Jerusalem – A senior Palestinian official said British Prime Minister Gordon Brown can keep the 60-million euros he promised to the Palestinian Authority when he appeared in Bethlehem Sunday.
Yesterday, Sari Nusseibeh, the Palestinian Authority’s representative in Jerusalem, held a packed press conference for the international media, where he said further foreign aid should be curtailed until Israel’s presence in the disputed territories end.
Mr. Nusseibeh said life becomes “too complacent for the Palestinians” when they accept foreign aid. The removal of foreign aid would place the burden of supporting the Palestinian entity entirely on Israel’s shoulders in his opinion.
He acknowledged that one of the reasons for his support of the cessation of further foreign aid to the Palestinians involved the allegations of wanton corruption, leveled against Yassir Arafat and his successor Mahmoud Abbas.
While advocating an independent Palestinian state, Mr. Nusseibeh also worried about violence in Palestinian society. In answer to a question, he admitted that much of the incitement occurs during the evening telecasts of the Palestinian Broadcasting Corporation, which operates under Mr. Abbas’ supervision.
When asked about the dangers of posed by a sovereign, armed Palestinian state, Mr. Nusseibeh said he favored a demilitarized Palestinian state. He did not elaborate how the estimated 60,000 Palestinians now armed by the Palestinian Authority would be disarmed.
Mr. Nusseibeh said a “single-state” idea could fall on the table if the plans of Messrs. Bush, Olmert and Abbas to create a Palestinian state by the end of the year fail. Under that suggested idea, Palestinian Arabs would opt en masse for Israeli citizenship.
He also suggested that a line could be drawn along the lines that divided Jerusalem prior to 1967, and all Arab neighborhoods should come under Palestinian rule.

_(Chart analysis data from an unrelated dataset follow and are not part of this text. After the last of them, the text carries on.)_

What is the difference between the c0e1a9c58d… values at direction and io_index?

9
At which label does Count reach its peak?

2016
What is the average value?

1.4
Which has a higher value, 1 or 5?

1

Mr. Nusseibeh, however, did not discuss the intertwinement of Arab and Jewish neighborhoods, which could make it nearly impossible to rule Jerusalem with competing sovereignties on the same street.

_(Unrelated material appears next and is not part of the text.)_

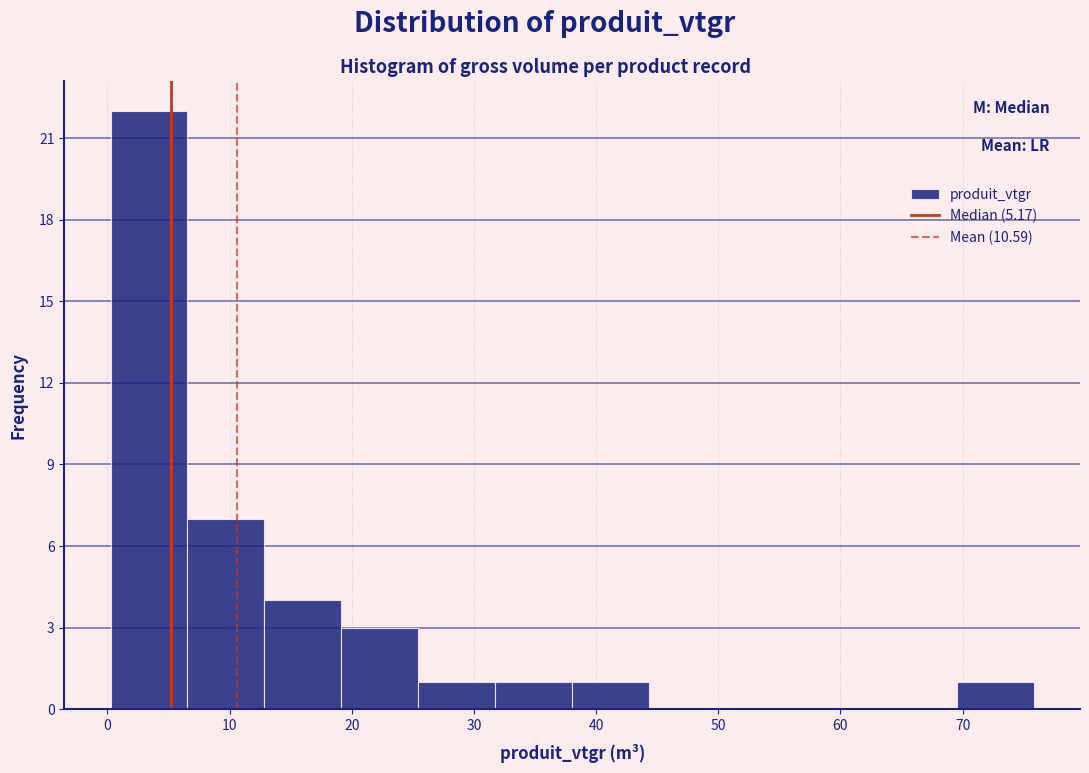

What is the height of the bar covering 7 to 13 on the x-axis? Neither the bar edges nor the heights are printed on the chart, so give them approximately, as read against the axes.

7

Instead, the Palestinian representative suggested having both sides convene a joint Jerusalem city council, and the area of Jerusalem holiest both to Jews and Muslims, known as the Temple Mount and al-Aqsa mosque area, would come under some kind of “rule of God.” Mr. Nusseibeh also suggested lifting current religious restrictions barring Jews from the praying on the Temple Mount.

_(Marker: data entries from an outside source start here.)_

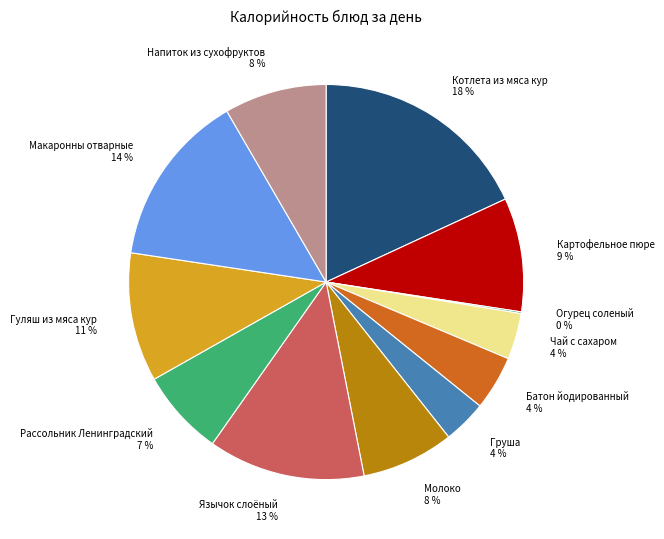

To the nearest percent, what percentage of the pie is Макаронны отварные?

14%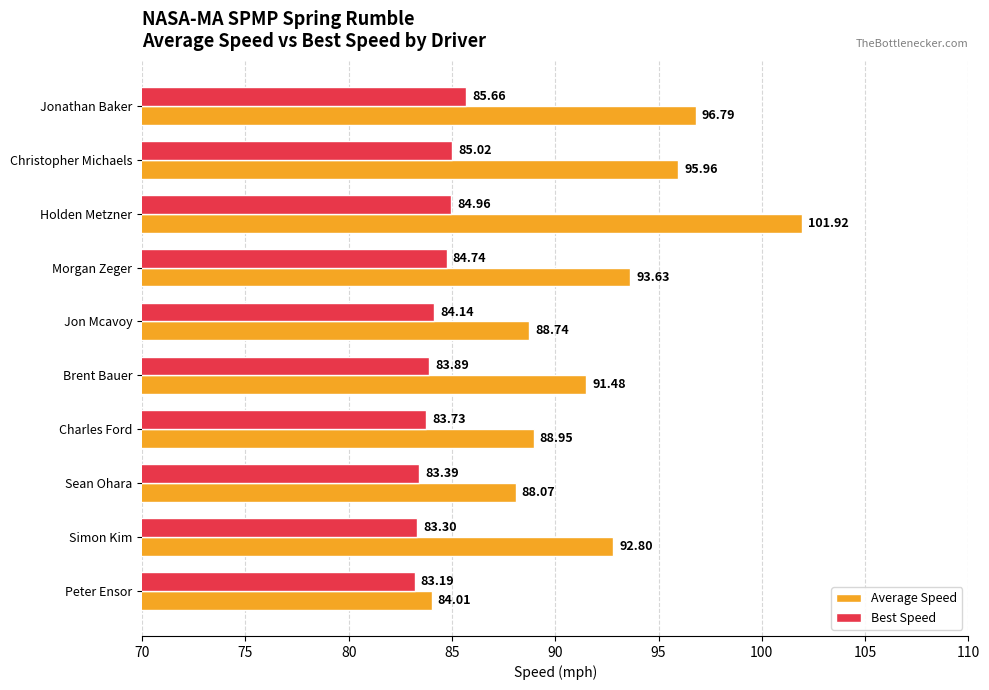

Rank the series by their maximum value, from highest to lowest.

Average Speed, Best Speed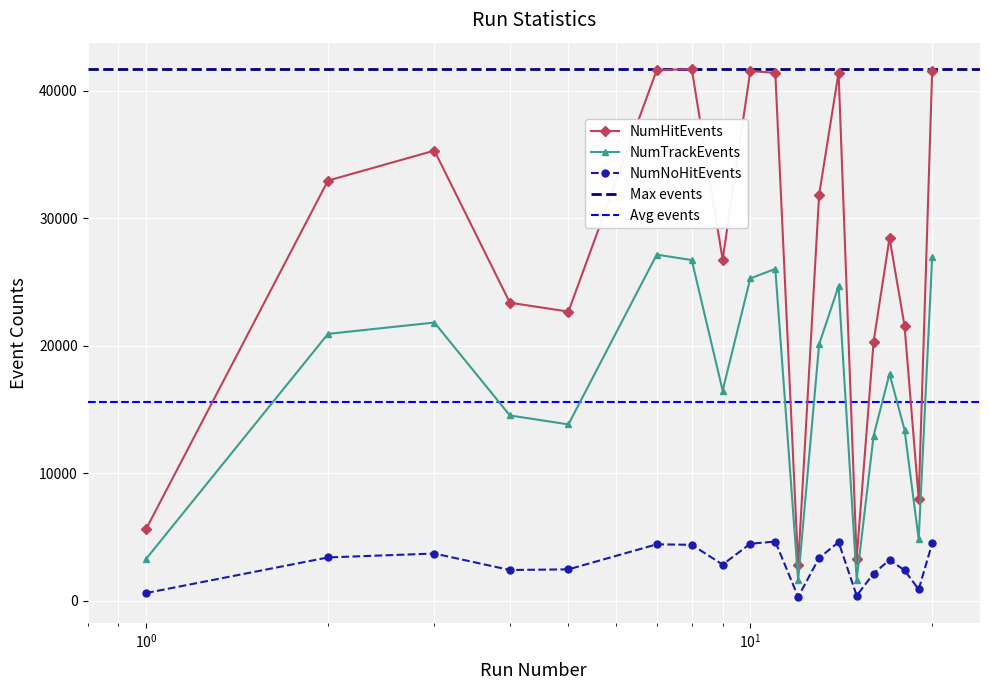

The value of NumTrackEvents at 13 is 8498. True or false?

False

Mr. Nusseibeh’s comments ignored recent history. In 1949, following Israel’s War of Independence, Israeli and Arab negotiators agreed to an armistice and drew a line though Jerusalem, which provided U.N. guarantees for both sides to have access to the other side of the line.
With tens of Jewish neighborhoods, synagogues and cemeteries then in sovereign Arab hands, an access clause became vital to Israeli negotiators. However, soon after the armistice took effect, the Jordanians who controlled the Arab section of Jerusalem took measures to systematically destroy all vestiges of Jewish life in their zone of control.
During Jordanian rule of East Jerusalem, between 1949 and 1967, 57 synagogues were burned. The ancient Jewish cemetery of the Mount of Olives was transformed into a military base. Rows of sacred gravestones were used as latrines, and marble taken from these grave stones was used for the foundation of the Intercontinental Hotel on the Mount of Olives. The late Jordanian Defense Minister Anwar Nusseibeh, Dr. Nusseibeh’s father, oversaw this destruction of all traces of Jewish presence in areas under Arab rule in Jerusalem.